How Tom Harley traded up from one game at Port Adelaide to holding the keys to AFL House
That's where it could have ended for new AFL COO Tom Harley.
Almost exactly 27 years ago, the then-20-year-old debuted for Port Adelaide in a round 14 game against Geelong that has every right to be forgotten.
It was mid-season at Football Park, between two teams that would go on to miss finals — one on a trajectory up the ladder, the other crawling towards years of uncomfortable irrelevance.
Amid a score of future Port premiership stars like Gavin Wanganeen and Warren Tredrea and Stuart Dew, the unfashionable, slow-moving number 27 was all but a footnote in a game that was an annotation in a season that was an aside in the history of both the Power and the Cats.
He came on. He got a kick. That kick was a goal. He never played for Port again.
For many, that would have been the end of it.
Harley had worked hard to get to that point. He was hardly a star in his juniors, and lacked the skills, the speed, and the sheer athleticism to be considered any sort of game-changer on the field.
He was the type of player that would be one of the last picked, and should have been grateful for the opportunity.
One kick. One goal.
Enough to be satisfied that he had made it to the AFL and at least got his hands on the pill.
By the end of the season, he was surplus to demands at Port. He was studying for a Bachelor of Commerce in Adelaide, and a life of full-time work with a bit of part-time footy glanced around the changing room doors at Alberton and waggled its finger, as it had waggled at thousands of players before him.
But that one kick. That one goal. Somehow, it had done enough to capture the eye of someone at Geelong.
Maybe it was "master recruiter" Stephen Wells, who was early in his journey at the club, back when he was just "recruiter" Stephen Wells. Or maybe it was coach Gary Ayres, who had a habit of making unfashionable decisions at a club that had for so long relied on fashionable players.
Whoever it was, they decided that Tom Harley was worth a punt. They gave Port Adelaide pick 37, Port Adelaide gave them Harley, and in an odd reminder of what he was worth to them, the Cats gave Harley the number 37 guernsey.

» Challenge 1
In the Tom Harley article, swap "Football Park" for "the stadium" and write out the passage starting with "Almost exactly 27" and going on through "of uncomfortable irrelevance.".
» Challenge 2
According to the Tom Harley article, which draft pick did Geelong give Port Adelaide in exchange for Harley?
Answer using only the Tom Harley article above.

» Data shown
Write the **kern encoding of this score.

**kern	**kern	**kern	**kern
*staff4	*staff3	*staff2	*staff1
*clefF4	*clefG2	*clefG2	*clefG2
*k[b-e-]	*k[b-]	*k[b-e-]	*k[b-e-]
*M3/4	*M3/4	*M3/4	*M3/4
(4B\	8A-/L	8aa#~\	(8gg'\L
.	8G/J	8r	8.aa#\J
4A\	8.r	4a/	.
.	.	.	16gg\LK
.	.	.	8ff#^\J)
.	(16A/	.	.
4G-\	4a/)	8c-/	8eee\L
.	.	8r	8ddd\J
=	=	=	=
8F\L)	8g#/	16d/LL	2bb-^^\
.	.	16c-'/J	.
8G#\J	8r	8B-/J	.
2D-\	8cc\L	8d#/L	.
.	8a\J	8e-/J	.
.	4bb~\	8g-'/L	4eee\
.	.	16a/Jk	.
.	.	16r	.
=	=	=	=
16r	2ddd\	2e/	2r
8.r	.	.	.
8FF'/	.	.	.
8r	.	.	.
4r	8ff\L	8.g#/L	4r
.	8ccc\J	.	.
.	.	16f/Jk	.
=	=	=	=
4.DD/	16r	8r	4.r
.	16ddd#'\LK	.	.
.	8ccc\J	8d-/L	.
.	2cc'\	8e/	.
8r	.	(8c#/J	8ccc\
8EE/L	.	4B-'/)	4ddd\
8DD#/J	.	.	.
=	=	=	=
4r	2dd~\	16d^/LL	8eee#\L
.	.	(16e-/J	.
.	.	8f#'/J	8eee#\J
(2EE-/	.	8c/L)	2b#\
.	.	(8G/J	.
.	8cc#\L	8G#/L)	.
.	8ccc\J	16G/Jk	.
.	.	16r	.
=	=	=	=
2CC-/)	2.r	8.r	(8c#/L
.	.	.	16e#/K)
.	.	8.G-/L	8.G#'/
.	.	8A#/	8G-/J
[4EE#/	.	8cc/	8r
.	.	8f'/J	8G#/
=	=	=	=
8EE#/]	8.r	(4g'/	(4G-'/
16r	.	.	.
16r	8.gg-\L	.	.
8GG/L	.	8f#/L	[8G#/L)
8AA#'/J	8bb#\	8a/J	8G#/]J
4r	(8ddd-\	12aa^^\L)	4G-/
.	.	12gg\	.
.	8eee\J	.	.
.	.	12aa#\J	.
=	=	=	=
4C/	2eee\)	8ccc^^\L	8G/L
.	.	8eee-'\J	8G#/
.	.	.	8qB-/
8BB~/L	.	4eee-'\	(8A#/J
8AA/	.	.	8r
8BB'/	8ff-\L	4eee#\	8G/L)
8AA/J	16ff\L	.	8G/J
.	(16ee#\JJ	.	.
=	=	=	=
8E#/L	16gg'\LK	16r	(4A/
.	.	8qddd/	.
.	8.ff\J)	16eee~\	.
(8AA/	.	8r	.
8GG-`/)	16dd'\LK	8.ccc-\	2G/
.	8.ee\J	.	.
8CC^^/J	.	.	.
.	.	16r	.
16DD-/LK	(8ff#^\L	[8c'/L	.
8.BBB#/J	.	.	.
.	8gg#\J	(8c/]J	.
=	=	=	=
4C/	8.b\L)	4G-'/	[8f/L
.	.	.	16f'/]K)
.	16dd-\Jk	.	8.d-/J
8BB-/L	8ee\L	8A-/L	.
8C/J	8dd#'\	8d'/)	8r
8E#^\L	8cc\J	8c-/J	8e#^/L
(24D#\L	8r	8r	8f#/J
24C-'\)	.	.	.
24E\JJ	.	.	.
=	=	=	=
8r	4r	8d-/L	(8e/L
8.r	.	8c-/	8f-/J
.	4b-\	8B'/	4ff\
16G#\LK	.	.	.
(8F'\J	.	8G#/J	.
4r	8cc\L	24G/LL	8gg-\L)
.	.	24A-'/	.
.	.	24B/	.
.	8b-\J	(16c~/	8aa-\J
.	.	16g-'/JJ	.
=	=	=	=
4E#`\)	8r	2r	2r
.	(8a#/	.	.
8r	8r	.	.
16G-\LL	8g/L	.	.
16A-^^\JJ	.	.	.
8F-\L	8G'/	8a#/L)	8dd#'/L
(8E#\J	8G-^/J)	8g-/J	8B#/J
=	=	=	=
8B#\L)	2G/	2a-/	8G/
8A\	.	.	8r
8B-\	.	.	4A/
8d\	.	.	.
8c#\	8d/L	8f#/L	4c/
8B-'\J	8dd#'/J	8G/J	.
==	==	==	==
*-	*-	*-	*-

» Correct response 1
Almost exactly 27 years ago, the then-20-year-old debuted for Port Adelaide in a round 14 game against Geelong that has every right to be forgotten.
It was mid-season at the stadium, between two teams that would go on to miss finals — one on a trajectory up the ladder, the other crawling towards years of uncomfortable irrelevance.

» Correct response 2
Pick 37.